Die Verbraucher in China zögern, Geld auszugeben, da sie sich Sorgen um ihr persönliches Vermögen machen, die durch einen Einbruch der Immobilienpreise, ein geringes Lohnwachstum und eine hohe Jugendarbeitslosigkeit genährt werden. Dies gefährdet das Erreichen des für dieses Jahr angestrebten Wirtschaftswachstums von "rund 5 %".

Doch anstatt den Konsum anzukurbeln - wie es früher zuverlässig der Fall war - könnten Feste wie 618 in einem Jahr wie diesem, in dem sich jeder darauf konzentriert, das Nötigste zum niedrigsten Preis zu kaufen, einer Konsumbelebung entgegenwirken.

Kang Li, eine 45-jährige alleinerziehende Mutter, die im Verkauf in der südlichen Stadt Changsha arbeitet, gehört zu denjenigen, die sparsamer werden und den Kauf von nicht lebensnotwendigen Dingen meiden.
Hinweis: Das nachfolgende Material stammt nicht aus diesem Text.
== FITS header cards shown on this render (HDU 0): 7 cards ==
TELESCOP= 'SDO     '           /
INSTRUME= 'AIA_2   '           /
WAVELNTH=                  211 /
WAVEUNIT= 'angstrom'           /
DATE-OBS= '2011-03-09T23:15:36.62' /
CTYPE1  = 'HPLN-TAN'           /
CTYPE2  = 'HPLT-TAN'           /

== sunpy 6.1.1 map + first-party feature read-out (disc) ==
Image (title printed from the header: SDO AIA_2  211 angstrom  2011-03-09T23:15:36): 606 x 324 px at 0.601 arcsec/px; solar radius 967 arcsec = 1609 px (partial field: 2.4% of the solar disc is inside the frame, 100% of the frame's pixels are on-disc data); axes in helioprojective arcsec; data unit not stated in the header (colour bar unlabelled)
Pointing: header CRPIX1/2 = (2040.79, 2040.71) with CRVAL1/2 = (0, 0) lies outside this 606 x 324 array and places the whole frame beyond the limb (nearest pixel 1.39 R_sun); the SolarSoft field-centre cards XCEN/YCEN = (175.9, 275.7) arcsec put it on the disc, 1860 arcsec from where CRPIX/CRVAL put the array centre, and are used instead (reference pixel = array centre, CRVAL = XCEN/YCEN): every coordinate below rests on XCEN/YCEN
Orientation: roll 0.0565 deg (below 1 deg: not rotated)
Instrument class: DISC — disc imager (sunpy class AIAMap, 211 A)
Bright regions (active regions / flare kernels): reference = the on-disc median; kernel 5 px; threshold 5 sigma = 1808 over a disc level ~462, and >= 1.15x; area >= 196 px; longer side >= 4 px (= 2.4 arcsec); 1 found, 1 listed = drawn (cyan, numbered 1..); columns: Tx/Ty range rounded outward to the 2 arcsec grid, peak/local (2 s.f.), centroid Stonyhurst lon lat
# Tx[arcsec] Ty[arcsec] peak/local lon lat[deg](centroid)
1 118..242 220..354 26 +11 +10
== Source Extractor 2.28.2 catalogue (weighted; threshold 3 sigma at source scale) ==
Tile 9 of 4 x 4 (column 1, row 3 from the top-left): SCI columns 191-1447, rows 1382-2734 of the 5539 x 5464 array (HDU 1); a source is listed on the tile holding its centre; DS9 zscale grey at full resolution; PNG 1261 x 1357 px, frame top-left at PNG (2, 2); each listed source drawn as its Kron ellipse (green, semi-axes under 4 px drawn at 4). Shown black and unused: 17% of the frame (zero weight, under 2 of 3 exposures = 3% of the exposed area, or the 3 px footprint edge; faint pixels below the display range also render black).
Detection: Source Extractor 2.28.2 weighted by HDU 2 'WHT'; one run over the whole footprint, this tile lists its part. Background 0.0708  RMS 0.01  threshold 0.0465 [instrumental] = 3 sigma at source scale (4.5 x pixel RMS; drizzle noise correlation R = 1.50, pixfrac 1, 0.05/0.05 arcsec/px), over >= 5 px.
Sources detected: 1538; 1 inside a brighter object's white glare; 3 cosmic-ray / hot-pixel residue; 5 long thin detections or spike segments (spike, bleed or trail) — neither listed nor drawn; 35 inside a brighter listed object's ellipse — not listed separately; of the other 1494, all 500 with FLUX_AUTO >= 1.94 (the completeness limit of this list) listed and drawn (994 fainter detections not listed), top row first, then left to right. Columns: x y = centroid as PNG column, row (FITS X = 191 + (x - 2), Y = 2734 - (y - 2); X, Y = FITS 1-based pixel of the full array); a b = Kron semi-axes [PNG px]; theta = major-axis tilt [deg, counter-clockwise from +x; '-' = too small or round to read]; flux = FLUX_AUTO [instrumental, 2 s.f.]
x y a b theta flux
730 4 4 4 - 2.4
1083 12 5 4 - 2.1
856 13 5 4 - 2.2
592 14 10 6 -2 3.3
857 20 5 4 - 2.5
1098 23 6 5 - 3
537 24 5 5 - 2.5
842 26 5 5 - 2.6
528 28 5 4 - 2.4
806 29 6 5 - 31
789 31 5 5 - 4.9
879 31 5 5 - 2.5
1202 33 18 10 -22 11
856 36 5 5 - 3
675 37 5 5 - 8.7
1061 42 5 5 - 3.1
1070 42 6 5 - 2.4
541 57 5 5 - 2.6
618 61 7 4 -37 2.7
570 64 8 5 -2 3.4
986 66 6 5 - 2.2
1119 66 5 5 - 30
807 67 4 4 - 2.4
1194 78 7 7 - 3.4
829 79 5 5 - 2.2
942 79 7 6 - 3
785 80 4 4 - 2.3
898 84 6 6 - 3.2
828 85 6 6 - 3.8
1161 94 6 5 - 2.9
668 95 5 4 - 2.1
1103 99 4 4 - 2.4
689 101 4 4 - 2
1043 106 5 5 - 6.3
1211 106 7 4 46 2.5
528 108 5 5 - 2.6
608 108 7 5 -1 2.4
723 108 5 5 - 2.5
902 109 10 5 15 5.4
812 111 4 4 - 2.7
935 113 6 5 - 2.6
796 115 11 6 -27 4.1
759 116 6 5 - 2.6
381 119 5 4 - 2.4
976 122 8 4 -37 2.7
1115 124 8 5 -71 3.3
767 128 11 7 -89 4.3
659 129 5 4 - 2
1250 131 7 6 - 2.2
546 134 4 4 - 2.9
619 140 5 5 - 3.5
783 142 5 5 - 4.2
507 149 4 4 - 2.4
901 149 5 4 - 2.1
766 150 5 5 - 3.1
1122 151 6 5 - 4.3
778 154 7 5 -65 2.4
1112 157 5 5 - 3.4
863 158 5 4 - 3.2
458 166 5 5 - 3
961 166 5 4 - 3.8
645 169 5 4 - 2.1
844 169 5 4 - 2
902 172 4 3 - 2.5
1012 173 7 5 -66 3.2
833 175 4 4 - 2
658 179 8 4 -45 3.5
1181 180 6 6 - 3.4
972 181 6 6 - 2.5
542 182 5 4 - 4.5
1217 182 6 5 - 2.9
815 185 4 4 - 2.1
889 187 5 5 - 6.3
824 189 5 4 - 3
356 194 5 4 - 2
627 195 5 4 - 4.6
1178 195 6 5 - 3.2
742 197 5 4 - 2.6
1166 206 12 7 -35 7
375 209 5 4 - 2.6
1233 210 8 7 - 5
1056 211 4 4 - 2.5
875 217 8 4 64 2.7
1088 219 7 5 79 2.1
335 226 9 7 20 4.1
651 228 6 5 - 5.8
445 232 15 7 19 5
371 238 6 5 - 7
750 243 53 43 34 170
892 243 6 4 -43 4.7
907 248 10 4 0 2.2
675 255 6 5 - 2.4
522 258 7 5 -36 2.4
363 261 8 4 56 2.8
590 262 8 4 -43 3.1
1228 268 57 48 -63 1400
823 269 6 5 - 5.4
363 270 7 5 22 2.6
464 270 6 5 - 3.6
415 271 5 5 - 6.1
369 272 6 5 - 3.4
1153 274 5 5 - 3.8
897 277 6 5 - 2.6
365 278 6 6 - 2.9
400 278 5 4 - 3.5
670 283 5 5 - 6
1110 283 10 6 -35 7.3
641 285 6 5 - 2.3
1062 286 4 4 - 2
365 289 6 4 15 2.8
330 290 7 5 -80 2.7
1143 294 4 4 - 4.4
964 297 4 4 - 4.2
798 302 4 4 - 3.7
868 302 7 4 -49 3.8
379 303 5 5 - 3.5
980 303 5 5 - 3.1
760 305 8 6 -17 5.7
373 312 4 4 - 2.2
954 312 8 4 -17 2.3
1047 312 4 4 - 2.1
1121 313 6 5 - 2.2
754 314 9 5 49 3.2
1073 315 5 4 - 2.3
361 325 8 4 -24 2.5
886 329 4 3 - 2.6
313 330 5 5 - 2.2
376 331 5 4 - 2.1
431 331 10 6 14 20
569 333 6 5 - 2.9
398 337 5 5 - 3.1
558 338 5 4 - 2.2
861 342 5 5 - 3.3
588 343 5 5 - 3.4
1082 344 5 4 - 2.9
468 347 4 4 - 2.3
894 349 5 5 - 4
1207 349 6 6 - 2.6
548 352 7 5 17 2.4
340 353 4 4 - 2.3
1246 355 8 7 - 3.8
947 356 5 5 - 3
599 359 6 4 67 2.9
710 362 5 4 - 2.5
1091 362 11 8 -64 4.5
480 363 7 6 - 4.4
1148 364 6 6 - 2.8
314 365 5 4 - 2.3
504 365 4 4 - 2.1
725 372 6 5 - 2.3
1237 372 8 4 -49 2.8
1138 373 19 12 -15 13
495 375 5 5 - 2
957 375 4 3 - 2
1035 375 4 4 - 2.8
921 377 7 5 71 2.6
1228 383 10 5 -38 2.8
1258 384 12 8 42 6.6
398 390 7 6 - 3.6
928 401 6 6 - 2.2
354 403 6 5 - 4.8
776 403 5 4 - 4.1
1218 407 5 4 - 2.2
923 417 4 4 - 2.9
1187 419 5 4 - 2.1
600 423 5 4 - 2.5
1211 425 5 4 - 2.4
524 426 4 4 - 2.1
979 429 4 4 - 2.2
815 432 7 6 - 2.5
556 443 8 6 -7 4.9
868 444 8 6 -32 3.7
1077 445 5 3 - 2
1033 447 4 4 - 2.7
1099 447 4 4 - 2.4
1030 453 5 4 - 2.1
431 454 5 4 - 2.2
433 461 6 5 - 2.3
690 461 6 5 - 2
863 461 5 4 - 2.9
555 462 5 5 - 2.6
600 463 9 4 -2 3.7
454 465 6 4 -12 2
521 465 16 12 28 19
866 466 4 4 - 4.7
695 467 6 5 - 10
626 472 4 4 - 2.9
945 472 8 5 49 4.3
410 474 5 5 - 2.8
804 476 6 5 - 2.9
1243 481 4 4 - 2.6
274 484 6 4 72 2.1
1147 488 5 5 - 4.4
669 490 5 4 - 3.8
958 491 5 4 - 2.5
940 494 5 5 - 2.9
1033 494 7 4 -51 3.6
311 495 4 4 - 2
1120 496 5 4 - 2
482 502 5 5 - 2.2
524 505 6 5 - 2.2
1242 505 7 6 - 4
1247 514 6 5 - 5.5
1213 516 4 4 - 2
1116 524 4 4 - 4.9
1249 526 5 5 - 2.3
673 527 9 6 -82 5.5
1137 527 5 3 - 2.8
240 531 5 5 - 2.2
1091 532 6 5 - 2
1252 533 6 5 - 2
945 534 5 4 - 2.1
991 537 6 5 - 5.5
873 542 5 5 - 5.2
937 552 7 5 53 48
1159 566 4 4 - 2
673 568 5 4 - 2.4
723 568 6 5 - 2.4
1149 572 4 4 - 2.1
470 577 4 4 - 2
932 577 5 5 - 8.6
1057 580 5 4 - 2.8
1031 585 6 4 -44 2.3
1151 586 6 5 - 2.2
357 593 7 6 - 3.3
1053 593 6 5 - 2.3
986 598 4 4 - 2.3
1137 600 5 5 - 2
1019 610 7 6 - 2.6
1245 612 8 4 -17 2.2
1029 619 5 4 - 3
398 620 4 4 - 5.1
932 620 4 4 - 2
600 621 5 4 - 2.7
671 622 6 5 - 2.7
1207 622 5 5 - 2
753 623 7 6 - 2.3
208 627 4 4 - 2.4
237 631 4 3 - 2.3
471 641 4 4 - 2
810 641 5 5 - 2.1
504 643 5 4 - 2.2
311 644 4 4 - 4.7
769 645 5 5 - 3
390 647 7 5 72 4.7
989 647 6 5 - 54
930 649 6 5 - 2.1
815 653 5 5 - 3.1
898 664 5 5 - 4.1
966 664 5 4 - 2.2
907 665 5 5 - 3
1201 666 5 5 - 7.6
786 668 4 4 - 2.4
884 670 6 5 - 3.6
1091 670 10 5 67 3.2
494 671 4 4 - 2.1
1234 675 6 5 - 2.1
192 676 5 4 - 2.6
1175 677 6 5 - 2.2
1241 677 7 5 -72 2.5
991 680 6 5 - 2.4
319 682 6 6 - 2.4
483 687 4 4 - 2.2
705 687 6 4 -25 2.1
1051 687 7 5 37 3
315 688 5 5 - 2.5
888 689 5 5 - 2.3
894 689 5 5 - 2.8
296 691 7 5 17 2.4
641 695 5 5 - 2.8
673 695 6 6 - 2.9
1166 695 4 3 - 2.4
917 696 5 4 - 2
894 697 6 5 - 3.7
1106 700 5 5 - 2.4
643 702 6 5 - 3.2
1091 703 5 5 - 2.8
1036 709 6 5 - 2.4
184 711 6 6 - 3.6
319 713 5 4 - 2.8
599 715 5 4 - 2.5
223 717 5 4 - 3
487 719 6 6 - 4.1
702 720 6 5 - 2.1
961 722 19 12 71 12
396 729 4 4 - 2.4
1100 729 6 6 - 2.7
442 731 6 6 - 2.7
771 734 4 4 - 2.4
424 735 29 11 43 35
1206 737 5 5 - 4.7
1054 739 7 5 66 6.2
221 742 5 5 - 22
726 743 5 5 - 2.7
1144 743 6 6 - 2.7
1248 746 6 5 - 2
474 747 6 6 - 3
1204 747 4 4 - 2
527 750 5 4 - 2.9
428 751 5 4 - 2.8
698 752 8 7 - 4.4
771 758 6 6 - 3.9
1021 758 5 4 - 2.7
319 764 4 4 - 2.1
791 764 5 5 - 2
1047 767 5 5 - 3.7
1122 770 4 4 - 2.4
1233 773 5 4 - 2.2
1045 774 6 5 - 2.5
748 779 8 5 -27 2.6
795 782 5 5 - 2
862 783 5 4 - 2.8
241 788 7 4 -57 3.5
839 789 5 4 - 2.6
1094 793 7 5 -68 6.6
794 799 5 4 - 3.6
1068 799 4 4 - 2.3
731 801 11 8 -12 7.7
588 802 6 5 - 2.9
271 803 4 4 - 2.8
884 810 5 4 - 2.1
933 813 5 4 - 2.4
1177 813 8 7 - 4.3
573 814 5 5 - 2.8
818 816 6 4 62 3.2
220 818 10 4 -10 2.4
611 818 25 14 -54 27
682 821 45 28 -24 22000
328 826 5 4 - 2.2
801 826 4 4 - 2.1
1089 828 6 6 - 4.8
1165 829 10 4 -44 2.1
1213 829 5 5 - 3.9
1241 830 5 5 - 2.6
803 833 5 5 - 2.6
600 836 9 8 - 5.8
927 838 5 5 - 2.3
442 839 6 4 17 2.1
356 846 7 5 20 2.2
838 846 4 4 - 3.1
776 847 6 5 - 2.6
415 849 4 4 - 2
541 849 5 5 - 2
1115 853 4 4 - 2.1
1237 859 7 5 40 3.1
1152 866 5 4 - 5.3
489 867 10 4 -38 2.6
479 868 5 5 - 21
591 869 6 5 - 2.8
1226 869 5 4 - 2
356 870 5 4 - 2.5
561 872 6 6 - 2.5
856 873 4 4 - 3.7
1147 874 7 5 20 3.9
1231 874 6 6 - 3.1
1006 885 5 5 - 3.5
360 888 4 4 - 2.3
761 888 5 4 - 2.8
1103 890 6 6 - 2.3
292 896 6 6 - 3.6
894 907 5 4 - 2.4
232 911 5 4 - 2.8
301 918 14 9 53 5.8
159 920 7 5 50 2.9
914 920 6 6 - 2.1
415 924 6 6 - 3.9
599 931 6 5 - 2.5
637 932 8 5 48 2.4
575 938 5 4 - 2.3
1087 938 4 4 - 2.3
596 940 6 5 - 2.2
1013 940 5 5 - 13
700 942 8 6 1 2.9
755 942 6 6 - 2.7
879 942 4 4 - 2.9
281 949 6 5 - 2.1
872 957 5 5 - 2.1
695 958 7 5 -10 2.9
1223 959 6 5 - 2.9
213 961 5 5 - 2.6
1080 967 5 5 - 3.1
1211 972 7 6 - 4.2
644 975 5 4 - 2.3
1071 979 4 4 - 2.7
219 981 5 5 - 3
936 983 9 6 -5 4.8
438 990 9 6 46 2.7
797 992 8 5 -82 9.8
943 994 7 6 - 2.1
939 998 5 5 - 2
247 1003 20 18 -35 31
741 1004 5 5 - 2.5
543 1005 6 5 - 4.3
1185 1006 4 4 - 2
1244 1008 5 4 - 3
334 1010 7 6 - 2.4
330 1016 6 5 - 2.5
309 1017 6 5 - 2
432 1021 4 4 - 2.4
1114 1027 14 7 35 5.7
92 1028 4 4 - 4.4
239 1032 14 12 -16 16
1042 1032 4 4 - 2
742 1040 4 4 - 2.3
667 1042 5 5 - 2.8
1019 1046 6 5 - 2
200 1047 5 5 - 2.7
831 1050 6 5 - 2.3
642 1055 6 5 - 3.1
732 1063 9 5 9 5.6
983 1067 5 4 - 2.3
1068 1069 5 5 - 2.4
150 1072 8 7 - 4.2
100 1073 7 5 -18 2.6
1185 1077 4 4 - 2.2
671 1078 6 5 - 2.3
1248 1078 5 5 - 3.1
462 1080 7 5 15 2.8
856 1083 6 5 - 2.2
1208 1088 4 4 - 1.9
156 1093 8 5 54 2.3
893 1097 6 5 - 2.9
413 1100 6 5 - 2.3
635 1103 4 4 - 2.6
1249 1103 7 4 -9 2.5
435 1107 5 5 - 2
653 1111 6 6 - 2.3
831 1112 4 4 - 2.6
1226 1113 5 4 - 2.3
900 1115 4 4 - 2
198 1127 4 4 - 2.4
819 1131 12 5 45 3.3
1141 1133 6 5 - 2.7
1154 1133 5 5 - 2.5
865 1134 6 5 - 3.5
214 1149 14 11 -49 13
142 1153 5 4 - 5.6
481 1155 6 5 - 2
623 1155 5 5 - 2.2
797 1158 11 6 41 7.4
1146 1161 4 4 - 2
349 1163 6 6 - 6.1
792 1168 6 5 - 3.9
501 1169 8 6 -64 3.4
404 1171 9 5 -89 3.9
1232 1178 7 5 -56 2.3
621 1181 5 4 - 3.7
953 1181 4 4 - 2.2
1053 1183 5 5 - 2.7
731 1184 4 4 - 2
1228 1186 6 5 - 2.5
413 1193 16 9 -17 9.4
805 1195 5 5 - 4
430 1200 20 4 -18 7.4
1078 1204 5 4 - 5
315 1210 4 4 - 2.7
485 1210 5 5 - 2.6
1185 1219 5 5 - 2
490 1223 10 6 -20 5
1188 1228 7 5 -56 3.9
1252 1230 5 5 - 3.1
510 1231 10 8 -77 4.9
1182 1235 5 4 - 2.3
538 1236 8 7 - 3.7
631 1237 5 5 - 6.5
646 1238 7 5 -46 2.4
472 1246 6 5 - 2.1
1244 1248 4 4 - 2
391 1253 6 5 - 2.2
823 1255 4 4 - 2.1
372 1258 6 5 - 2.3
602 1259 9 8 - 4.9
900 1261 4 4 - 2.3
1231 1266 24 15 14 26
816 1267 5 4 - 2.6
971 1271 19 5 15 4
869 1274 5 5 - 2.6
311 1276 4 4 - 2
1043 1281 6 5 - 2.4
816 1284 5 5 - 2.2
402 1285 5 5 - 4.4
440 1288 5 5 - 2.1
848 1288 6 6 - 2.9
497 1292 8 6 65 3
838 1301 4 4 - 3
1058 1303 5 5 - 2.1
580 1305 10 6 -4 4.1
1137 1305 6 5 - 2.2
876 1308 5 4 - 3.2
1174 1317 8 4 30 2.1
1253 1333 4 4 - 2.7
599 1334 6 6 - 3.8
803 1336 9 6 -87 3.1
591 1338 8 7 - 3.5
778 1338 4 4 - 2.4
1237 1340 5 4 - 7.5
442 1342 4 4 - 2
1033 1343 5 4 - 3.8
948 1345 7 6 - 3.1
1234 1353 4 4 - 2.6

"(Ich habe) das Nötigste für den Haushalt, Kleidung und Schuhe für mein Kind sowie meine eigenen Hautpflegeprodukte gekauft", sagte Kang und bezog sich dabei auf ihre 618 Einkäufe in diesem Jahr.

Im Grunde genommen decke ich mich mit diesen Dingen ein, wenn Shopping-Events wie der 618 anstehen, damit ich sie erst in einem halben Jahr wieder kaufen muss, wenn der Singles Day ansteht", fügte sie hinzu.

Jason Yu, Geschäftsführer des Marktforschungsunternehmens Kantar Worldpanel für den Großraum China, warnte, dass die kommenden Monate für die Einzelhändler eine Herausforderung sein werden, da die Menschen während des 618 einkaufen, was sie brauchen.

"Dieses Verhalten beim Auffüllen der Vorratskammern ist eine Überzeichnung des zukünftigen Konsumpotenzials... Der Juli wird eine große Herausforderung sein", sagte er.

Garcia-Herrero von Natixis prognostizierte, dass die Einzelhandelsumsätze in der zweiten Jahreshälfte wahrscheinlich nur im niedrigen einstelligen Bereich wachsen werden, was bedeutet, dass der Anteil des Konsums am chinesischen BIP schrumpfen wird, anstatt zu wachsen, wie es viele Ökonomen für notwendig halten.

"Das ist eine schlechte Nachricht für die Wiederherstellung des Gleichgewichts der Weltwirtschaft, denn China wird sich weiterhin durch Exporte aus der Misere ziehen müssen", sagte sie.